Frédo s’est évadé de Sisteron en mars 1941. Repris à Paris, il est emprisonné successivement à la Santé, à Fresnes, au camp de Choisel (Châteaubriant) et au camp de Voves (Eure-et-Loir). Il s’en évade en octobre 1943 et reprend le combat. La Gestapo l’assassine à Saint-Etienne en 1944. Le frère de France, Michel Bloch, a été arrêté et interné en février 1941, pour distribution de tracts ; il est libéré par les FFI en juin 1944. Quant aux parents de France, ils se sont réfugiés en avril 1941 en Union soviétique : son père est, tout au long de la guerre, l’une des voix françaises de Radio-Moscou.
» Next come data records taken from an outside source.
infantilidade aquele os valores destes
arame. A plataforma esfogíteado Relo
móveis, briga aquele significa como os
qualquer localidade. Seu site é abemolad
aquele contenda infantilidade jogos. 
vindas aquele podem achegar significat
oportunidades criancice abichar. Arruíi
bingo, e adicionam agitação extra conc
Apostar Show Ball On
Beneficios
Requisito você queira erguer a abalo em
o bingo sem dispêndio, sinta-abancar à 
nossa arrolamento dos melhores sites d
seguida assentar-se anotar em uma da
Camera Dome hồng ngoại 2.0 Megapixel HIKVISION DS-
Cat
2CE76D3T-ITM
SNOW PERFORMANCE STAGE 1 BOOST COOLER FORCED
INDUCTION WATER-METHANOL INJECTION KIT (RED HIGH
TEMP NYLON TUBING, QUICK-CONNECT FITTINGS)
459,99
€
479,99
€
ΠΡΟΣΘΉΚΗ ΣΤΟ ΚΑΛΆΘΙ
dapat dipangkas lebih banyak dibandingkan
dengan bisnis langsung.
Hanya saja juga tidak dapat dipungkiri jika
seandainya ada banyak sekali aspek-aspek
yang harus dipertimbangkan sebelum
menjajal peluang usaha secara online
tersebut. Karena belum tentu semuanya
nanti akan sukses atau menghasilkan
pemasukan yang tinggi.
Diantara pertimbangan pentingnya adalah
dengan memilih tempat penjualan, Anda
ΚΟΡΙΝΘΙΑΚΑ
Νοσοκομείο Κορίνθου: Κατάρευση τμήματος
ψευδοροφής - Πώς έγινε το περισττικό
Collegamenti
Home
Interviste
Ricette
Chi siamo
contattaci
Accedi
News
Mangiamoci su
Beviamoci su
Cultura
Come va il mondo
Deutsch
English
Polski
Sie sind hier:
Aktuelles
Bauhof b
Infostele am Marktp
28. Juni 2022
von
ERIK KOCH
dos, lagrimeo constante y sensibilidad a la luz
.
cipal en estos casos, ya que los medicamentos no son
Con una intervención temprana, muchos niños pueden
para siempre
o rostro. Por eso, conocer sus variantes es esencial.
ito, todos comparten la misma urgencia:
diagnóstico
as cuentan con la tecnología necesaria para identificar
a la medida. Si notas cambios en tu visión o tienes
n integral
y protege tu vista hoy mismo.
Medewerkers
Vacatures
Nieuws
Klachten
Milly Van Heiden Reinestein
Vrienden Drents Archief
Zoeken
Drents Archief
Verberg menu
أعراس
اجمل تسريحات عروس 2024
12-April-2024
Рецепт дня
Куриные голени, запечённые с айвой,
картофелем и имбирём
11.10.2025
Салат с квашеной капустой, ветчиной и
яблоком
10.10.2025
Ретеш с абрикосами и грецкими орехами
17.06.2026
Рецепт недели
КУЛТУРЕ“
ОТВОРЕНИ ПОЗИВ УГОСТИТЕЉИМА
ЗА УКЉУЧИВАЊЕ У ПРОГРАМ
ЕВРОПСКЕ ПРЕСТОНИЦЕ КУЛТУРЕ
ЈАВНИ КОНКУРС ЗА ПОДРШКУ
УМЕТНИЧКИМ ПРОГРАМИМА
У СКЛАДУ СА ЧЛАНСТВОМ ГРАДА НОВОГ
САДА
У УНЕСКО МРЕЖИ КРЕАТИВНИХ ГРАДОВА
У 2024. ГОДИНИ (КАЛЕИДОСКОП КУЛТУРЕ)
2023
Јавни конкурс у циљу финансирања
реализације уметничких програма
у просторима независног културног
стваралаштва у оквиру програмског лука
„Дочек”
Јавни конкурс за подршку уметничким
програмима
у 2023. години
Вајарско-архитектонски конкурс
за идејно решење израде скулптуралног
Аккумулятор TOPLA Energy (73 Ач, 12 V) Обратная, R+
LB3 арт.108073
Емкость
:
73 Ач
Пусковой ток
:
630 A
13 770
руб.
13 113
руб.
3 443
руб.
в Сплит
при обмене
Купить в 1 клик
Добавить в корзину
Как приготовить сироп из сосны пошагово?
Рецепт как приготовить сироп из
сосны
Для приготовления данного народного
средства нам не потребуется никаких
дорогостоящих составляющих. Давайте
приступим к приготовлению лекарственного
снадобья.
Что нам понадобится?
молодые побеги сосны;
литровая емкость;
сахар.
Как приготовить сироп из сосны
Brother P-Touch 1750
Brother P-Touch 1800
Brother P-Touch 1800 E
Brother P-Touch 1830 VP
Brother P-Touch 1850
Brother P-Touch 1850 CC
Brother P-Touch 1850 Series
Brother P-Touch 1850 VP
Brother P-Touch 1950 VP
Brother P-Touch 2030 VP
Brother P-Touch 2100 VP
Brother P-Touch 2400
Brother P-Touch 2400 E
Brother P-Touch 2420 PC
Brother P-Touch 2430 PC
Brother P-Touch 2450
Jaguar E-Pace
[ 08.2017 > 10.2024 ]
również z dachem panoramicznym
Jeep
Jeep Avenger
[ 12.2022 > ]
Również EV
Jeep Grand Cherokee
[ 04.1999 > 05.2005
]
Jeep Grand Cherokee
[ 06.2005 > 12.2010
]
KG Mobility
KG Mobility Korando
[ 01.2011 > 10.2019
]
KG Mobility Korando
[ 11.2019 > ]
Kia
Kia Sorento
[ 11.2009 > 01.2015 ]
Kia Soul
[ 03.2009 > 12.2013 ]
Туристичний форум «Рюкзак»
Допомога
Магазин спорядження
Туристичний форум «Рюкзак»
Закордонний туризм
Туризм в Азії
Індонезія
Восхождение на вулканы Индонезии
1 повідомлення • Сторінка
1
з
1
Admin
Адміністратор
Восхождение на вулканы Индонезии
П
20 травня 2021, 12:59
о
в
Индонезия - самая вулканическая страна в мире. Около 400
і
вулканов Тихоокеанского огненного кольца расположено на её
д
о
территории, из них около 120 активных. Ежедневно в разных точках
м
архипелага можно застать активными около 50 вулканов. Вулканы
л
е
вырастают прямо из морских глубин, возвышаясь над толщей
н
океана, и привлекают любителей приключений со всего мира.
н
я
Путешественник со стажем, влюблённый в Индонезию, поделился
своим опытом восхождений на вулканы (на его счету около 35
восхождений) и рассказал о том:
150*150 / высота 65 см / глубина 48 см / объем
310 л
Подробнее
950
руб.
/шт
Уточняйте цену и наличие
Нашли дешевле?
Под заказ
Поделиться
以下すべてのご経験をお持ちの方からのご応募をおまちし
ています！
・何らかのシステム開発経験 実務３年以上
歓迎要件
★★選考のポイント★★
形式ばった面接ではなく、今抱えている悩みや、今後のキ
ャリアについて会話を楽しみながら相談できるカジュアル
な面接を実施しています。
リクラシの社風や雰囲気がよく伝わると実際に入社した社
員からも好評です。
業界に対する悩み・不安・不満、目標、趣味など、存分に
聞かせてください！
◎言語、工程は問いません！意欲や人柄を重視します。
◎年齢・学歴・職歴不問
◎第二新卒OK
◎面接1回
Extrait de : « La vie à en mourir »
Guy Krivopissko, François Marcot
Lettres de fusillés (1941-1944)
Points – Seuil.

Note de Sabine Renard-Darson :

Un film,  » France Bloch et Frédo Sérazin », a été réalisé par Marie Cristiani pour FR3 Corse en 2005. Frédo et France se rencontrent en 1938. Elle est intellectuelle, chimiste, lui est ouvrier métallurgiste. Ils font parti de la Résistance dès 1940. Marie Cristani a crée un film original : photos-témoignages-lettres-articles de journaux-films construisent ce documentaire très émouvant. On y voit le père de France, l’écrivain Jean-Richard Bloch dans sa maison de la Mérigote de Poitiers. Eveline Bouix et Pierre Arditi prêtent leur voix à France et à Frédo. Ce film a été projeté aux lycéens du lycée Victor Hugo (France Bloch fut elle-même élève de ce lycée) de Poitiers le 9 mai 2006 dans le cadre de la Journée du Souvenir.